According to the American Heart Association, the following are the approximate amounts of sodium, in milligrams, in a given amount of table salt (sea salt has the same amount of sodium as table salt):
1/4 teaspoon salt = 575 milligrams sodium
1/2 teaspoon salt = 1,150 milligrams sodium
3/4 teaspoon salt = 1,725 milligrams sodium
1 teaspoon salt = 2,300 milligrams sodium
How much salt do we need?
For sodium to perform the functions required in the body takes about 500 mg daily.
Americans tend to get far more than this. According to the CDC, the American Heart Association, and the Academy of Nutrition and Dietetics, the recommended amount for an adult is 2,300 mg daily - the amount in one teaspoon of table salt. Table salt is 40% sodium and 60% chloride; 90% of our sodium consumption comes from sodium chloride.
For those with high blood pressure, diabetes, or chronic kidney disease, the recommended amount is 1,500 mg daily.
Estimates show that adults consume roughly 3,400 mg daily.
Children aged 2-19 consume more than 3,100 mg daily; ages 12-19 consume up to 4,200 mg daily!
The maximum daily sodium intake for children by age, according to the CDC, is:
1-3 years 1,200 mg
4-8 years 1,500 mg
9-13 years 1,800 mg
14-18 years 2,300 mg
What does too much salt do?
When the body gets too much sodium, it retains extra water to dilute the salt. This increases the blood volume leading to an increase in blood pressure. An increase in blood volume and blood pressure increases the workload for the heart. Ultimately, these changes lead to hypertension, heart disease, and stroke.
!!! It is estimated that almost 1 in 2 adults and 1 in 6 children have high blood pressure.
About 90% of children in the US eat excess salt.
Where does the salt we consume come from?
The majority of salt in our diet comes from commercially prepared foods. Most unprocessed foods - fruits, vegetables, whole grains, dairy, unprocessed meats, and unsalted nuts - are low in sodium.

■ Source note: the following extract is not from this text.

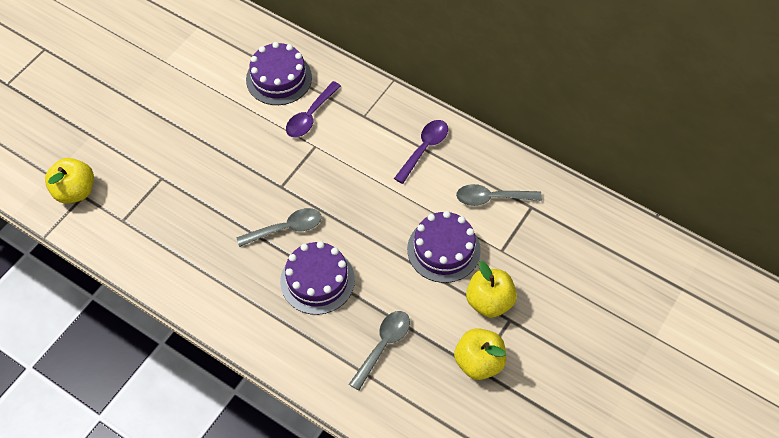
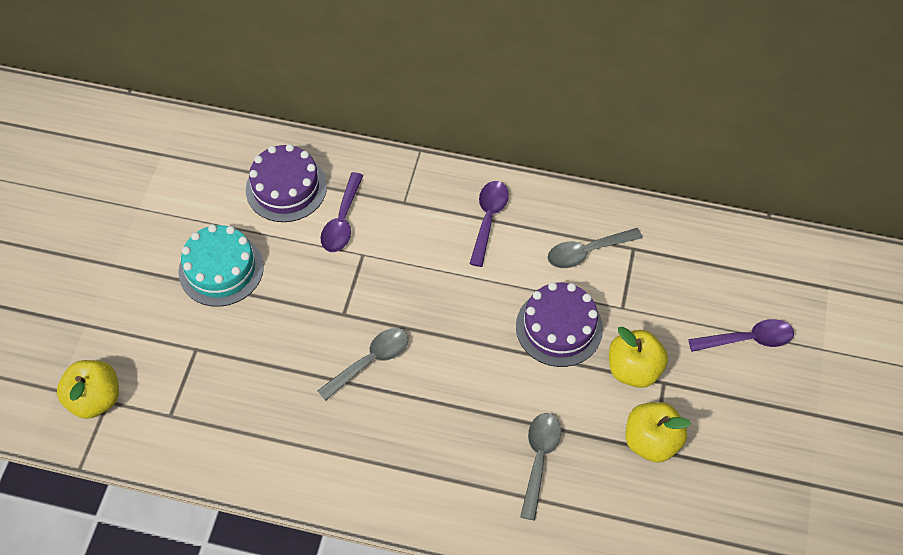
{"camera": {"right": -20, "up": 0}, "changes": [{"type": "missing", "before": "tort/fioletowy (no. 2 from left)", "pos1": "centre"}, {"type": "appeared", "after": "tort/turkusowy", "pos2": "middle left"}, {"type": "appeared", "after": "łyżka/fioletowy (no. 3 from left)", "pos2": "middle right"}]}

Commercially prepared and processed foods high in salt.
The top sources of sodium include:
Bread and rolls
Deli meats/cold cuts/cured meats and sandwiches
Coffee drinks/energy drinks
Pancake and baking mixes
Examples of fast food meals that can reach or exceed a full day's amount of sodium.
One fast food kid’s meal can exceed 1,500 mg of sodium!
Word of caution:
Salt tablets should never be given to children. These should not be used for salt replenishment and can be dangerous. Salt tablets should be a thing of the past, like bell bottoms, hot pants, and fringe…well, some of those have made a comeback, but there is no place for children to ever take these.
How can we reduce our child’s sodium intake?
Look for low-sodium and low-salt canned foods and soups
Drain and rinse canned vegetables
Choose frozen vegetables over canned
Reduce fast food intake
Decrease ultra-processed food consumption
Choose unsalted nuts
Prepare your own meals at home whenever possible
Increase intake of fresh fruits and vegetables
Use more spices, herbs, citrus, and vinegar for flavoring when cooking
Read nutrition labels to choose low-salt items
When choosing foods, look for low-salt, salt-free, and unsalted items, such as unsalted nuts shown here.
Take action now to reduce your child’s salt intake to prevent high blood pressure and all the awful effects that come with it later.